If the programme is so good, why don't all teachers train this way?
Just as children are taught differently according to their unique learning styles, so too do adults learn in a wide variety of ways. We support multiple pathways into teaching and the Teach First NZ programme is not a replacement for traditional pathways. While the training is similar in content to traditonal programmes, it is structured in very different ways. Teach First NZ is a challenging programme, and is certainly not for everyone. We aim to attract graduates and professionals who may not otherwise have considered teaching, and together with The University of Auckland have developed an innovative and research-proven way to expand entry pathways.
How is the programme funded?
Teacher salaries are publically funded as normal, and the Ministry of Education also supports core teacher education costs and residential elements of the programme. The additional philanthropic support of Teach First NZ does not cover or subsidise ‘core education’ costs. This private funding supports recruitment, additional graduate selection capacity, management of our university partnership, a complementary leadership programme, and our alumni programme.
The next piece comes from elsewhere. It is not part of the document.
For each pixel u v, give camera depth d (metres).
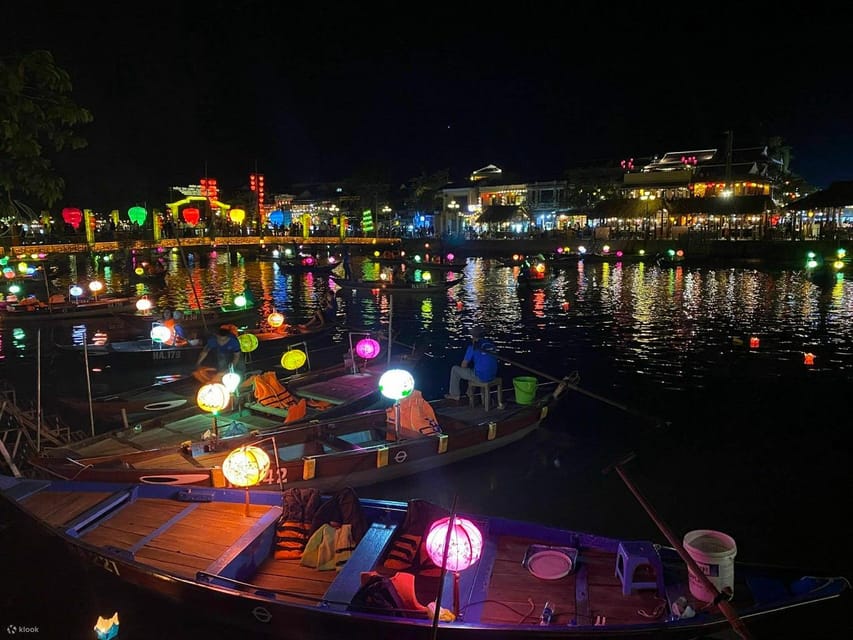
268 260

What has been the response from the New Zealand education sector?
Teach First NZ has support from the Secondary Principals Assocation (SPANZ), as well as other key education groups such as the School Trustees Association (NZSTA) and COMET Auckland (Auckland Council CCO). The secondary teachers union (PPTA) commissioned Murdoch University in Perth, Australia, to undertake a literature review of similar programmes overseas. Teach First NZ has a constructive relationship with the PPTA, and seeks to work positively with teacher organisations. Many Teach First participants choose to become PPTA members.
Is the programme for secondary schools only?
Yes, the programme will only be available at secondary level.
Is Teach First NZ a teacher supply initiative?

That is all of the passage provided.